# Soap Factory Haunt Minnesota



## theworstwitch (Aug 14, 2006)

Here is a haunt that appears to be more of a horror artists exhibit than the typical haunted house. I've been wanting to go for the past couple years, but I always wind up choosing somewhere else where you can enter the haunts as many times as you want, whereas this place only allows you one walk through for the price.
Do you think it looks like it's worth paying for a one time walk through? I've always enjoyed the places you can spend the entire night and go back through.

http://www.soapfactory.org/exhibit.php?content_id=136


----------



## theworstwitch (Aug 14, 2006)

The styling is also different than more typical haunts, what do you guys think of it?


----------



## deathbecomesher (Jul 1, 2012)

I've been there once a couple years ago. I liked it, it's different. It's down in the warehouse basement and apparently different each year depending on which artists are working on it. I plan to go this year.

> Data shown:
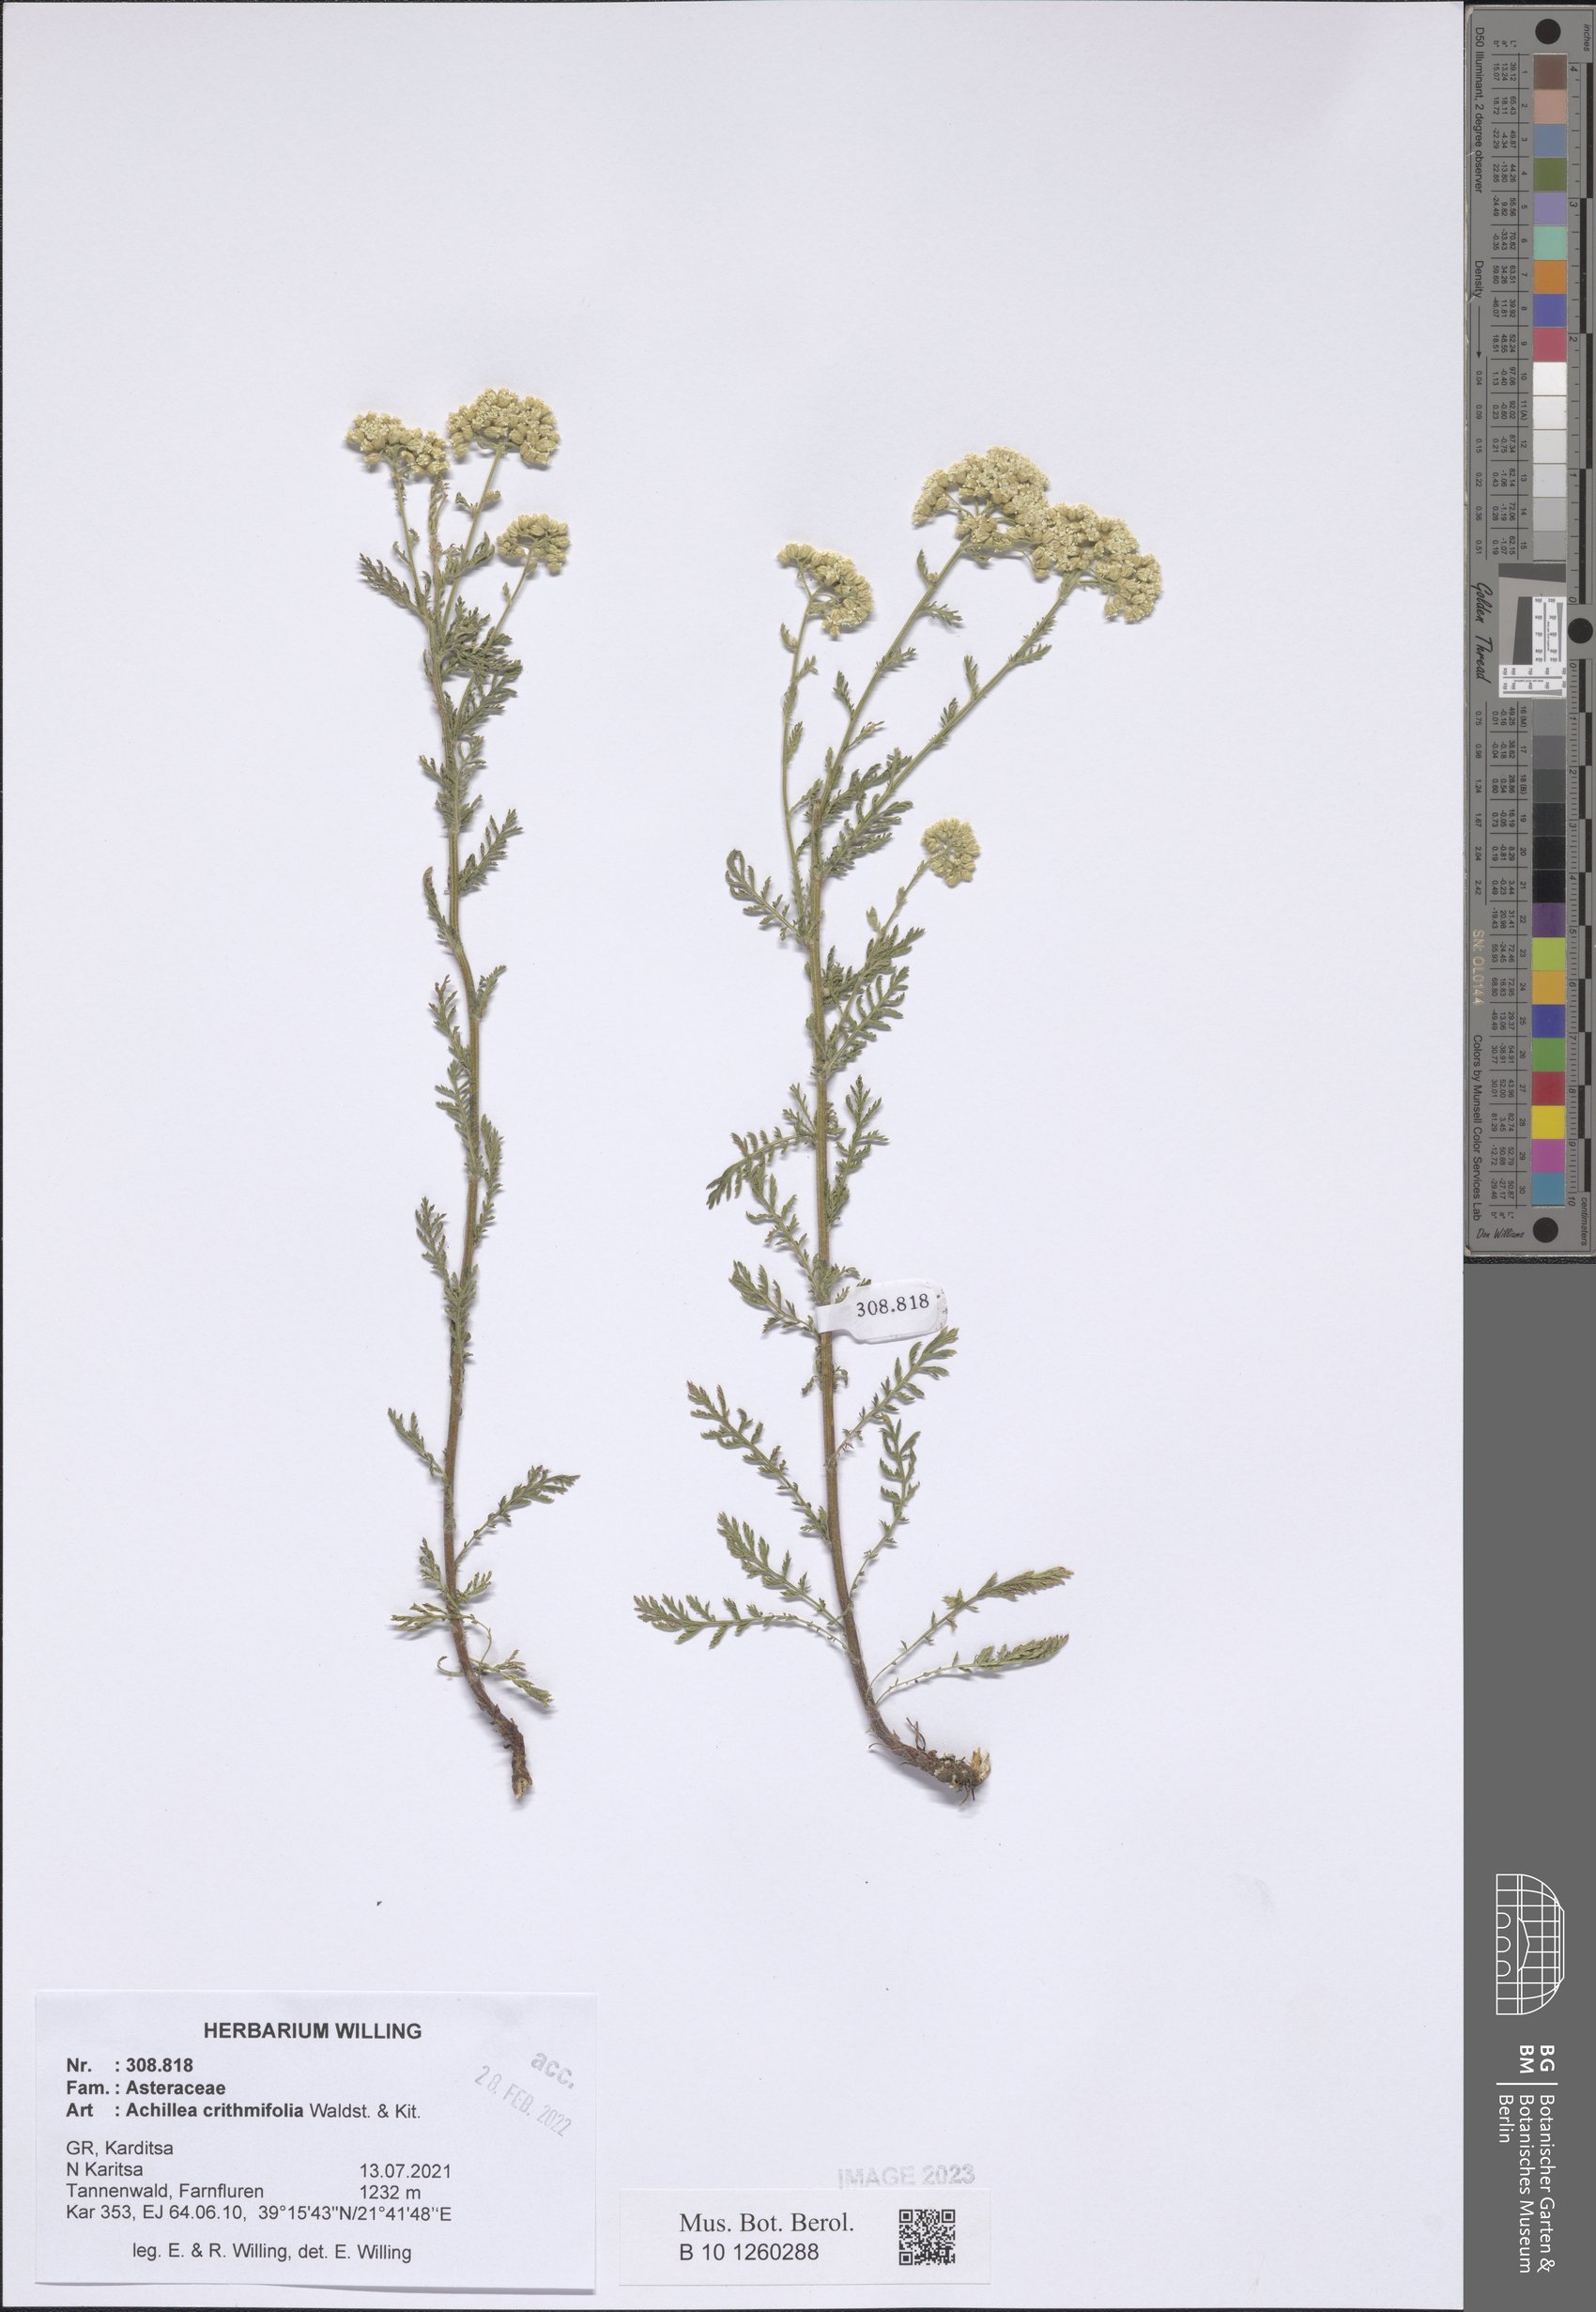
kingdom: Plantae
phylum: Tracheophyta
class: Magnoliopsida
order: Asterales
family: Asteraceae
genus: Achillea
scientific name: Achillea crithmifolia
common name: Yarrow
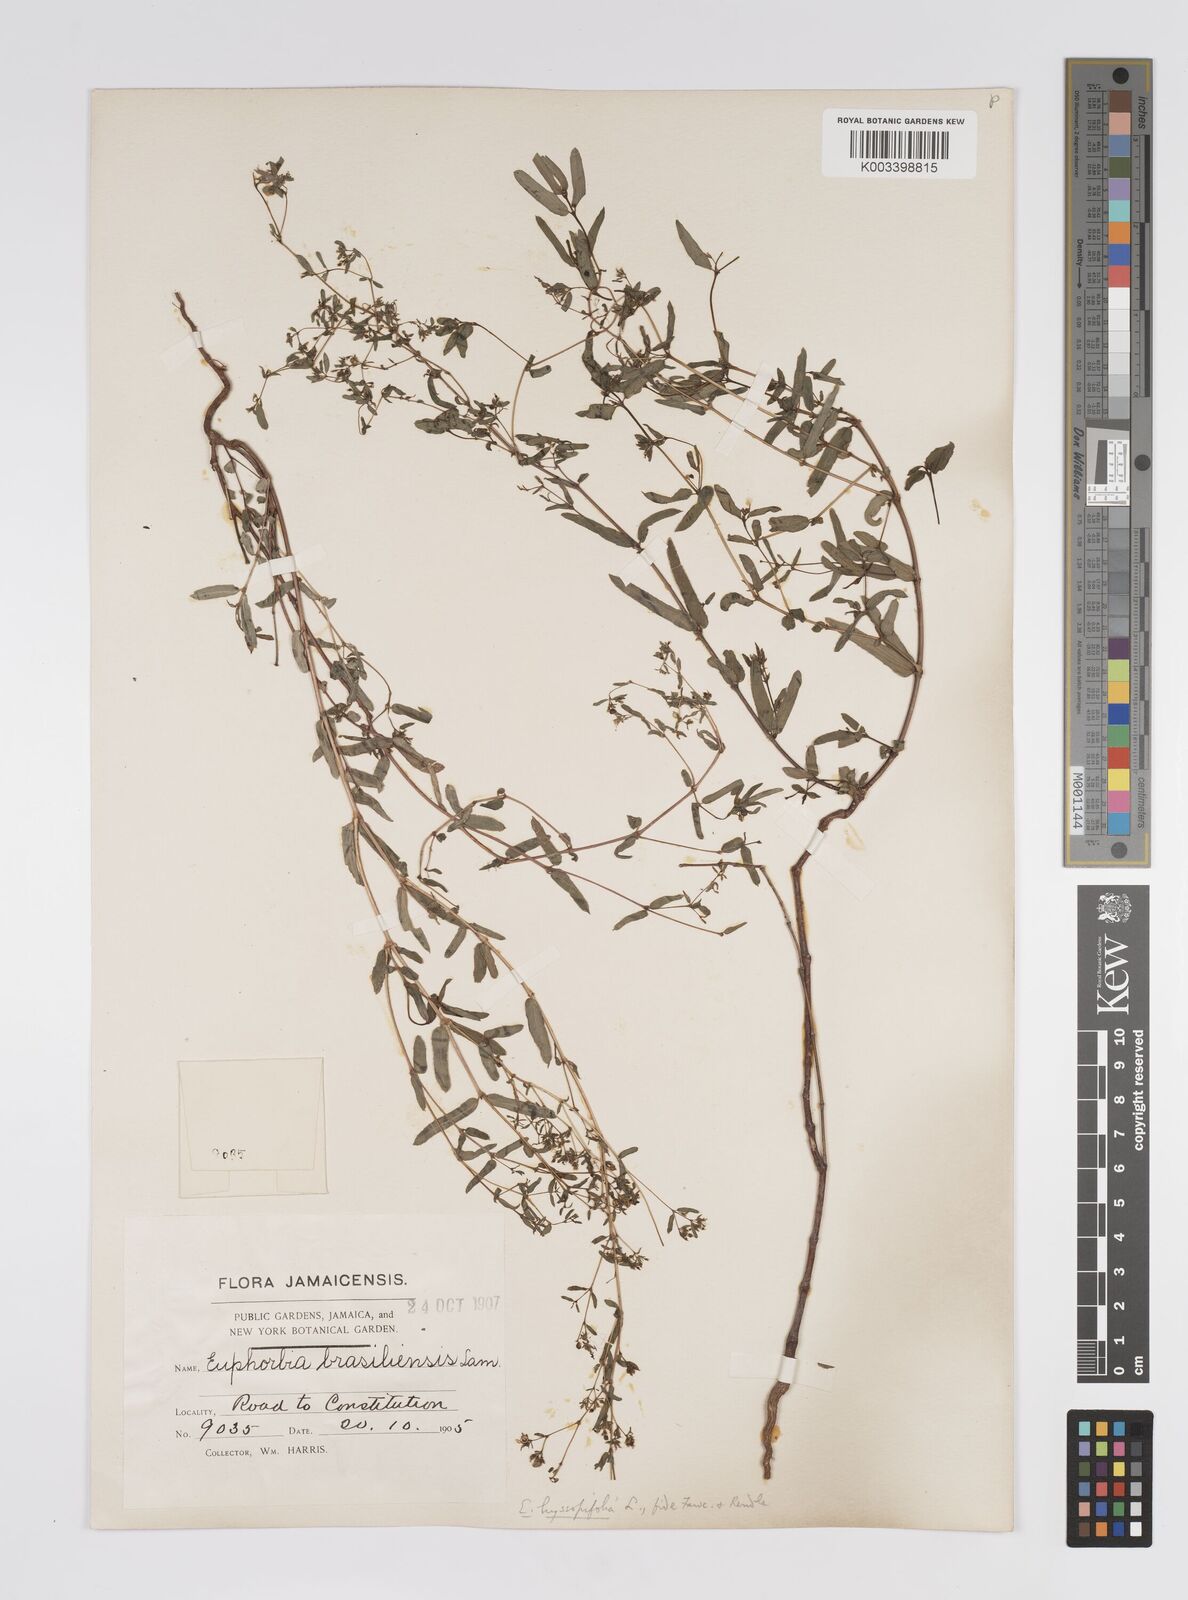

> What is asked: Carry on the forum thread about the Soap Factory haunt from the point where it stops. The material has no connection to the forum thread about the Soap Factory haunt.

> Reply:
----------



## shadowless (May 1, 2009)

Haunted artwork. Sounds intriguing.

I couldn't tell much from the pictures in the album. The first pic looked amazing! but they became less impressive as I continued to leaf through the album. How much is the cost, anyways? The only haunt I have been to in Minnesota was Spooky World, which I absolutely loved, but was a bit disappointed when the second consecutive year had the exact set up as the year prior. 

I would check this one out IF the price is reasonable.


----------



## deathbecomesher (Jul 1, 2012)

Price is $25 ... I couldn't believe they raised the price ... I still bought a ticket. Get on it if you plan to go!  They are on sale now and sell out before October sometimes.


----------



## theworstwitch (Aug 14, 2006)

So it's worth $25 to go through once? How long does it take?


----------



## Ibanezmunky (Sep 18, 2011)

Just looked online and it says its 22 bucks not 25. Lots of time slots still available. I've never gone but plan to this year, I've only heard good things from people that have gone.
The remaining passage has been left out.